Records from a data source:
[Start of section]

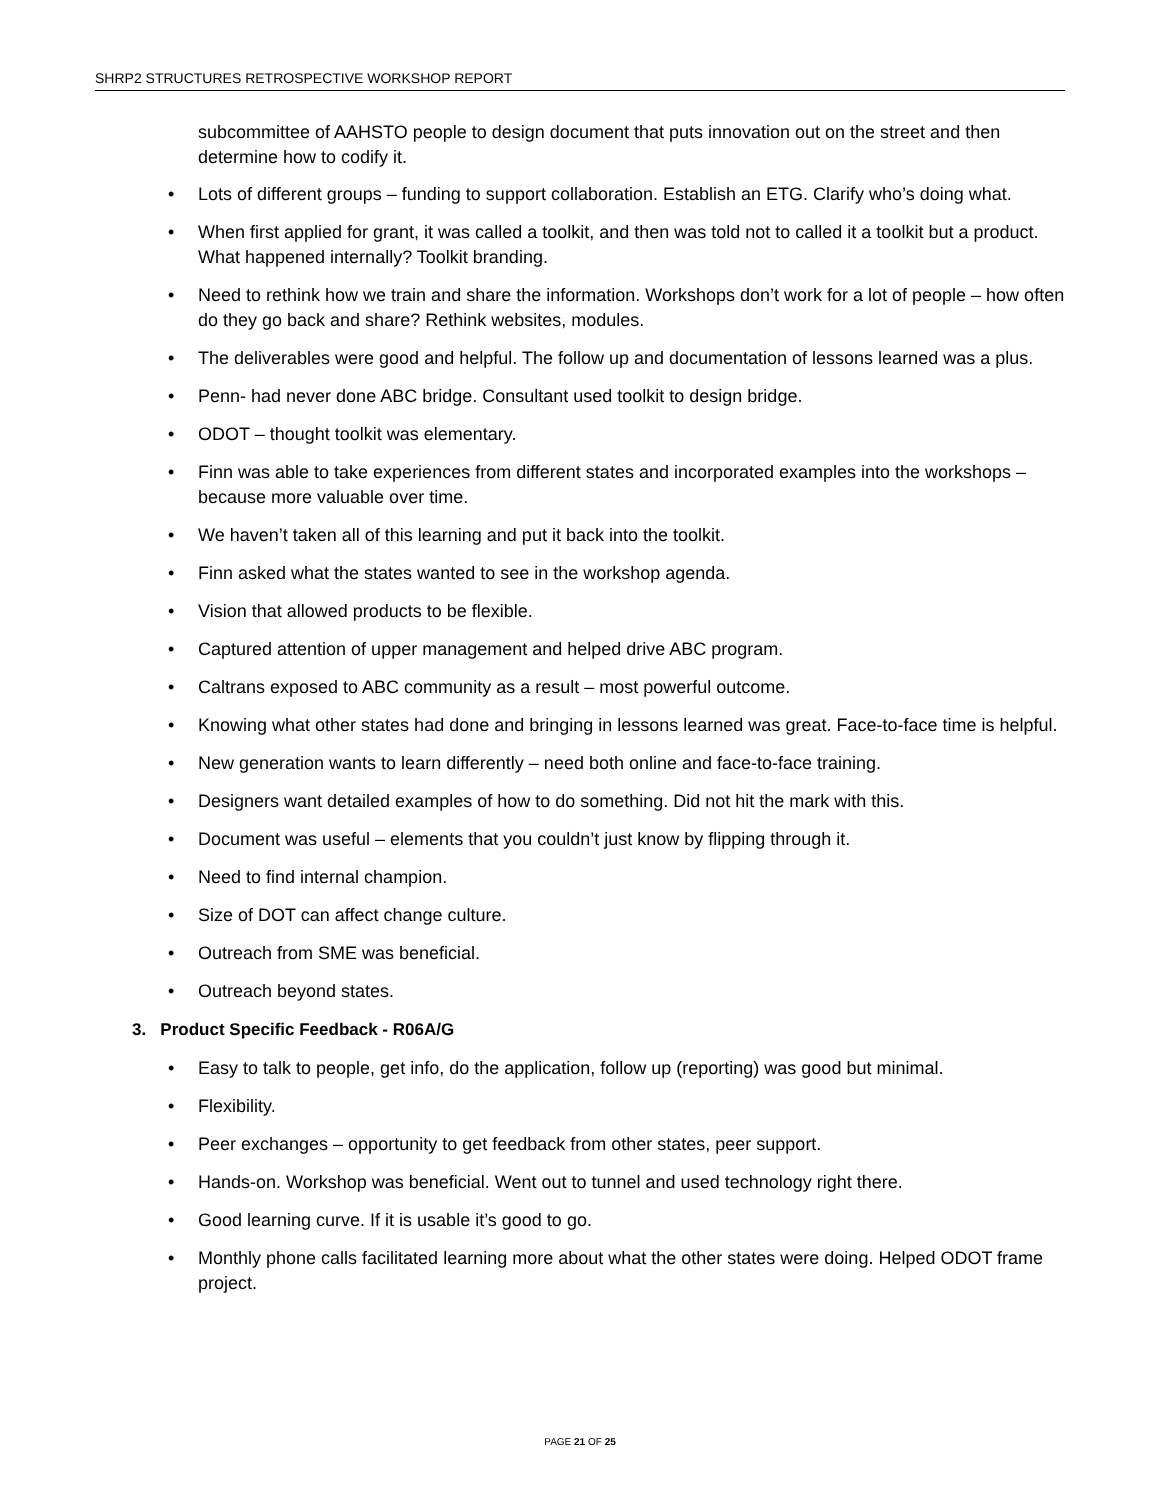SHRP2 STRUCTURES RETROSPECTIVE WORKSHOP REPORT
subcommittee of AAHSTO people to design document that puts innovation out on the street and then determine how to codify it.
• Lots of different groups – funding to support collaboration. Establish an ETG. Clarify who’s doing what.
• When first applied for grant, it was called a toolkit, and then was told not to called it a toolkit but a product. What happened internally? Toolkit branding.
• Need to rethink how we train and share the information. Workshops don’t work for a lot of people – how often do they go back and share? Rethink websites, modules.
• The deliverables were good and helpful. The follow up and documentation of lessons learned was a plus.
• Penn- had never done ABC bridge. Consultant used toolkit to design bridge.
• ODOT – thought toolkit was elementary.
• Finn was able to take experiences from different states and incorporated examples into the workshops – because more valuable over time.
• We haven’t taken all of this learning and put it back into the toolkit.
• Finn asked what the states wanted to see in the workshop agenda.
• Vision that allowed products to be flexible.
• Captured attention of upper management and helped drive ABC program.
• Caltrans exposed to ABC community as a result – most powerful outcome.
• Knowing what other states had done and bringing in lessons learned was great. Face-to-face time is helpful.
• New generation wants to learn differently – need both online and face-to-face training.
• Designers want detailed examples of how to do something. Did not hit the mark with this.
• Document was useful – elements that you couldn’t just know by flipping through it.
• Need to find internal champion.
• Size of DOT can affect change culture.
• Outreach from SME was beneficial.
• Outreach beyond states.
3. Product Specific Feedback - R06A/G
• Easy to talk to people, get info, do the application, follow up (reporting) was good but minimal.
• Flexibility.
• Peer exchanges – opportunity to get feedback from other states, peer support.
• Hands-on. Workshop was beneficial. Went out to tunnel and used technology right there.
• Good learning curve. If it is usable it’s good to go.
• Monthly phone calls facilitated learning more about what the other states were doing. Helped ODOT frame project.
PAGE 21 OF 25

[End of section]
[Start of section]

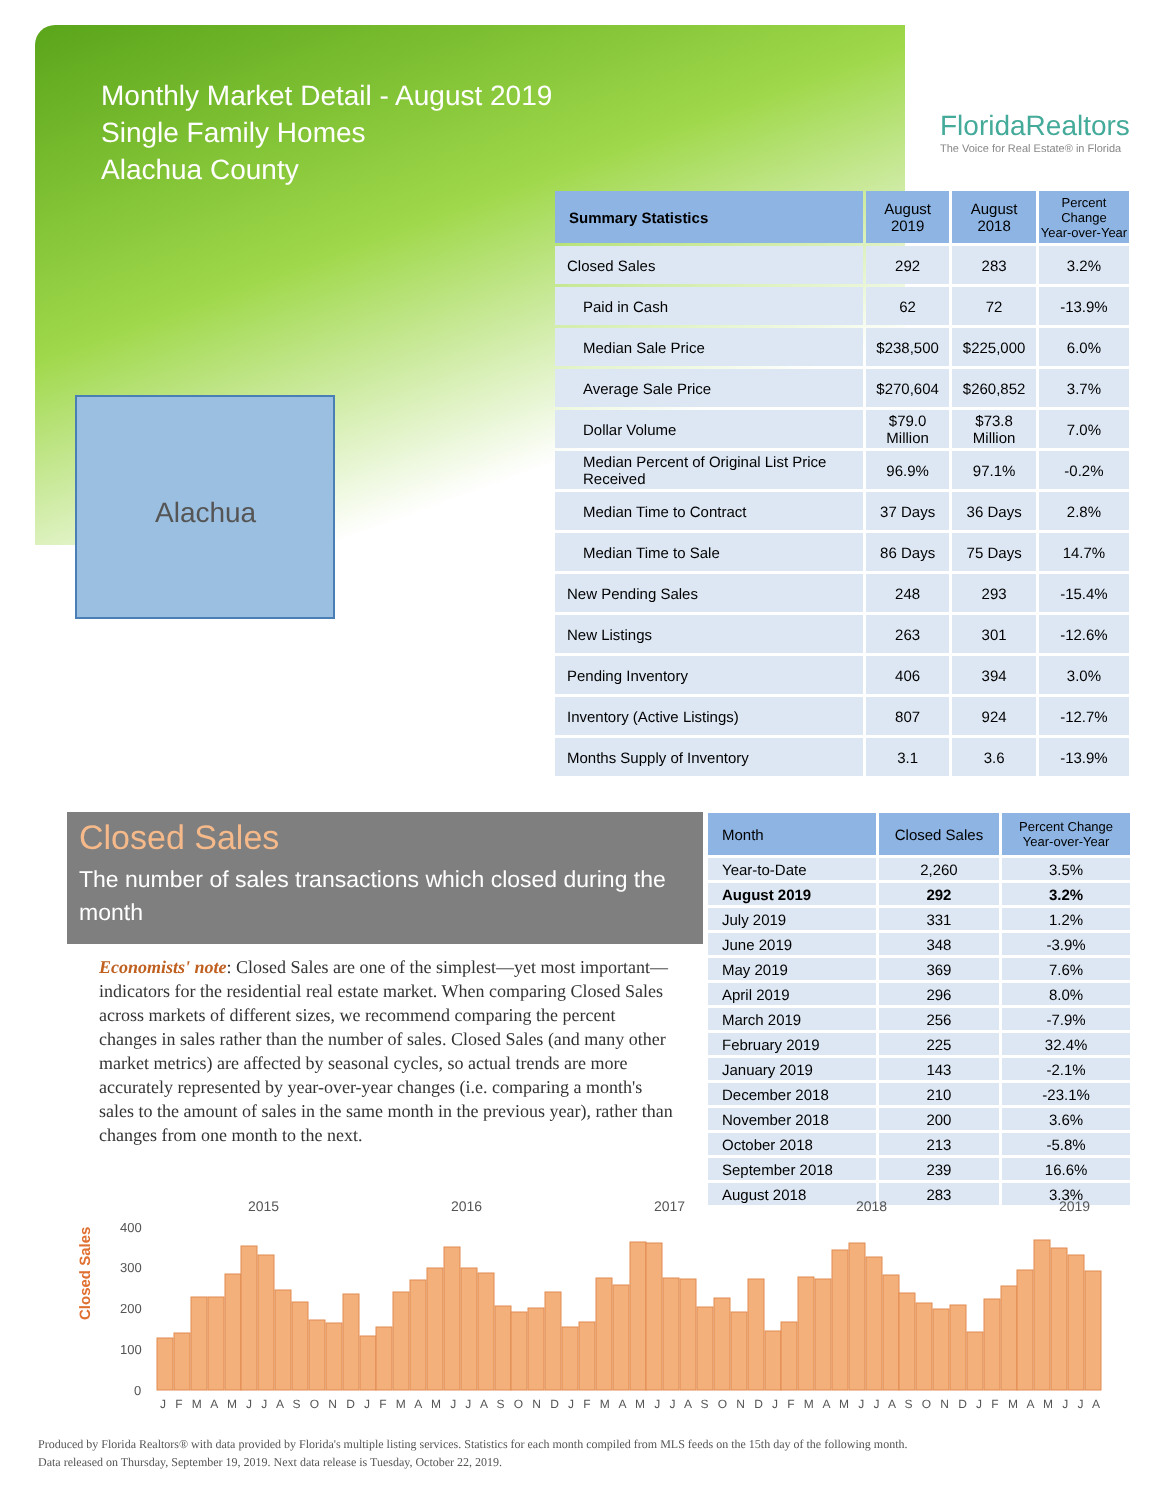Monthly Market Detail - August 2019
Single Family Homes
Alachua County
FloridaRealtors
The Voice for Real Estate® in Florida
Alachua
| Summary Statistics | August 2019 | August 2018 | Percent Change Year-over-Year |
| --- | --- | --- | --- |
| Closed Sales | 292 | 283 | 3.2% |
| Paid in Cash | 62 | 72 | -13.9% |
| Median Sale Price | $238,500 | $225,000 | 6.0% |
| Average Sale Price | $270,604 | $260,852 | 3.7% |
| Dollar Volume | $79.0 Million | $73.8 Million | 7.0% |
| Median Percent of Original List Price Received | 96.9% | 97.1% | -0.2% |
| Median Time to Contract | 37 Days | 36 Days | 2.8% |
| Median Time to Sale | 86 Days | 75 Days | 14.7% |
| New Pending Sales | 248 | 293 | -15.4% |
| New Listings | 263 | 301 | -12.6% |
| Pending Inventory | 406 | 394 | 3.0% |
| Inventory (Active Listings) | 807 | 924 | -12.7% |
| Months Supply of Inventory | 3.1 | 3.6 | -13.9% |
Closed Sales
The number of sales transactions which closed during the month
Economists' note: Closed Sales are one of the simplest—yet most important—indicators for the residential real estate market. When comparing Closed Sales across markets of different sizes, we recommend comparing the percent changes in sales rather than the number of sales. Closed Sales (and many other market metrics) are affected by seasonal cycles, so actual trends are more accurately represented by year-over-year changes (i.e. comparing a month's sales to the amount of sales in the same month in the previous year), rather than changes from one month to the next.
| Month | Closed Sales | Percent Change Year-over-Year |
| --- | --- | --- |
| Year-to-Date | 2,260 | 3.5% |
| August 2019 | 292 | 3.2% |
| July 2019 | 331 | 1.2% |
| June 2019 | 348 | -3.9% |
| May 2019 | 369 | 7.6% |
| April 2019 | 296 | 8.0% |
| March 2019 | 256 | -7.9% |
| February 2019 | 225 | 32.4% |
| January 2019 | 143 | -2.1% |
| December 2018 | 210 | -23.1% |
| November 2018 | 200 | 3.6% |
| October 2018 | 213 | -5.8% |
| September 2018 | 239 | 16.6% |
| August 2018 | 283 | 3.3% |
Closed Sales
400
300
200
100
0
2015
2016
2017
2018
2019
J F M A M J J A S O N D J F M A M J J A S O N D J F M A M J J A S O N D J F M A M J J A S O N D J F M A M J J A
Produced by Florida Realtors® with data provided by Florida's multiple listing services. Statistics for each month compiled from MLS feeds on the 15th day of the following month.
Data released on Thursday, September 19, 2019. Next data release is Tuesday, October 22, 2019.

[End of section]
[Start of section]

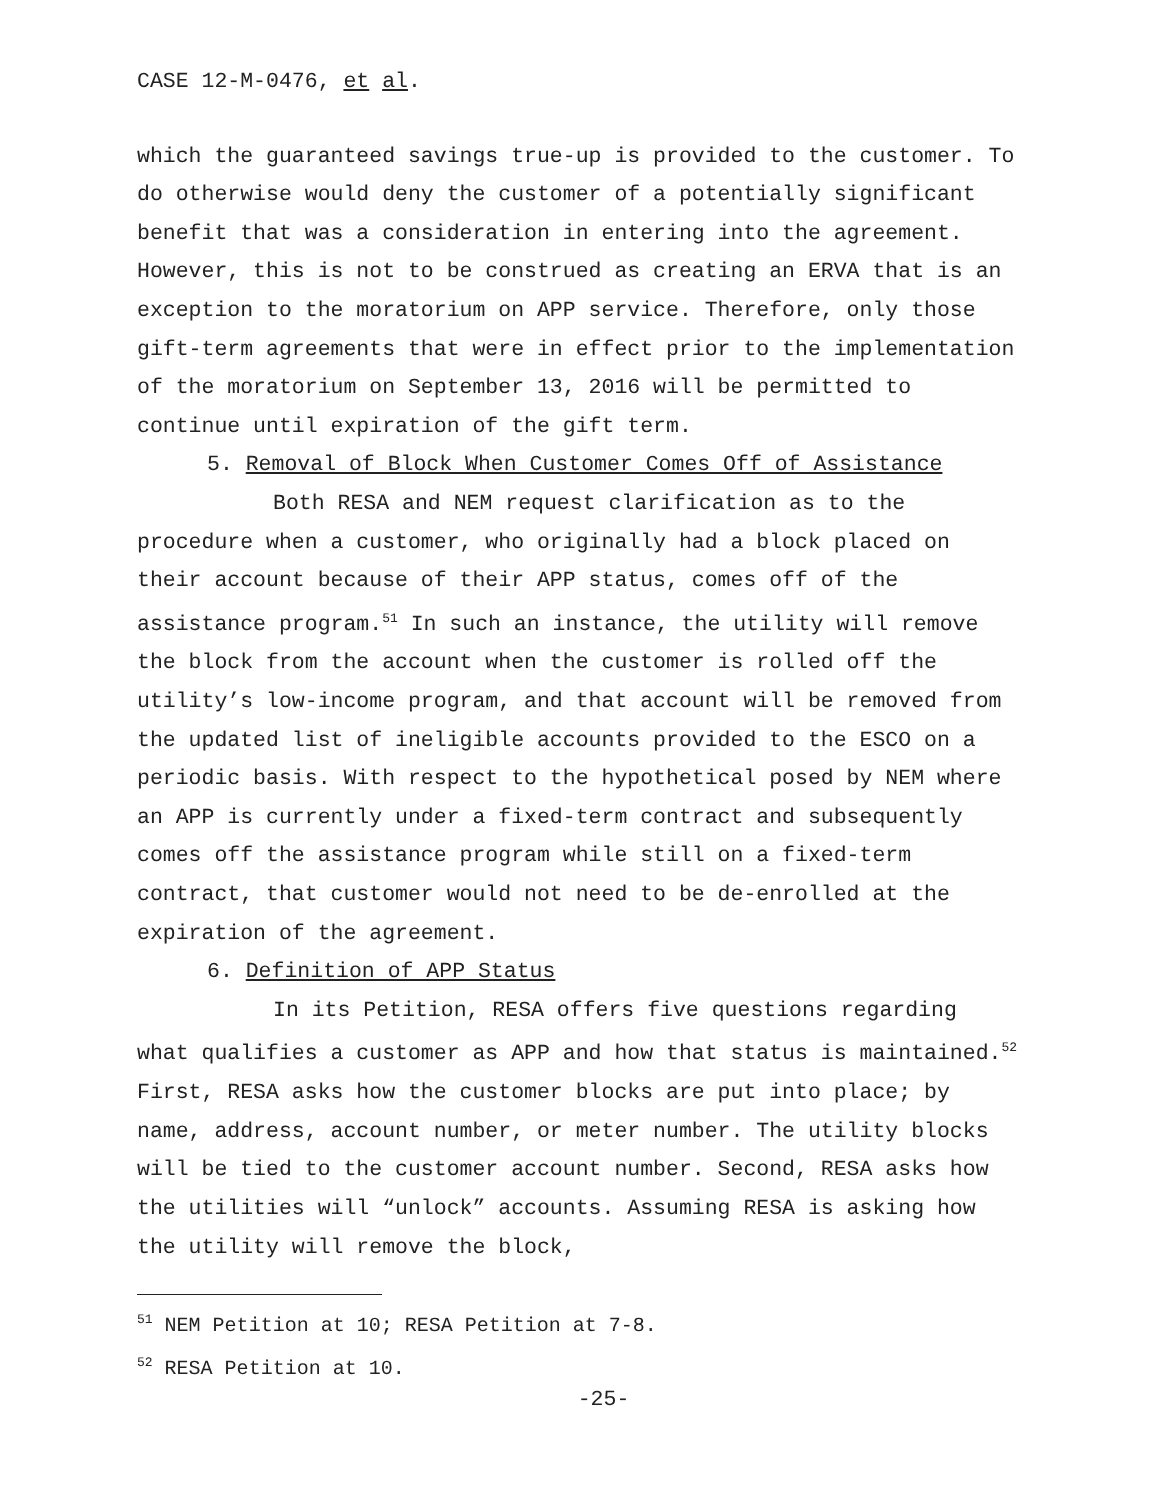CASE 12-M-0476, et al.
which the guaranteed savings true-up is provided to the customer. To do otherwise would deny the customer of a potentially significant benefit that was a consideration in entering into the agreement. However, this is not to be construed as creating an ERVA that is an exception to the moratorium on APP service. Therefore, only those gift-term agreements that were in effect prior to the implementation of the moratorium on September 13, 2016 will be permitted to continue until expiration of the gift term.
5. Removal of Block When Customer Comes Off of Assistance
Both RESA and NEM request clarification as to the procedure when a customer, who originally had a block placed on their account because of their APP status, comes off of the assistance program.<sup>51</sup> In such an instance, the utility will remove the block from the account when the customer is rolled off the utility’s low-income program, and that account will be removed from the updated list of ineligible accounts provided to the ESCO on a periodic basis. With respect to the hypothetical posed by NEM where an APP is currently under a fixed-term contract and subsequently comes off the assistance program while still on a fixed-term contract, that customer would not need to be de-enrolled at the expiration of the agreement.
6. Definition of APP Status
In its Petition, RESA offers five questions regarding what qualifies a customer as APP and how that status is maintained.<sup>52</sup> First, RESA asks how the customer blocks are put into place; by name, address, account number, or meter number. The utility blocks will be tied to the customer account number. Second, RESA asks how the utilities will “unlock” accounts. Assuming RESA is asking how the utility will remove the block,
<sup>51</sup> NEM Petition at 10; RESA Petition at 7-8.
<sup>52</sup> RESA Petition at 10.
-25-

[End of section]

Above are the records. Copy word for word only their lines from the one holding "SHRP2 STRUCTURES RETROSPECTIVE" through the one holding "internally? Toolkit branding.", both included, and skip the images.

> Answer box:
SHRP2 STRUCTURES RETROSPECTIVE WORKSHOP REPORT
subcommittee of AAHSTO people to design document that puts innovation out on the street and then determine how to codify it.
• Lots of different groups – funding to support collaboration. Establish an ETG. Clarify who’s doing what.
• When first applied for grant, it was called a toolkit, and then was told not to called it a toolkit but a product. What happened internally? Toolkit branding.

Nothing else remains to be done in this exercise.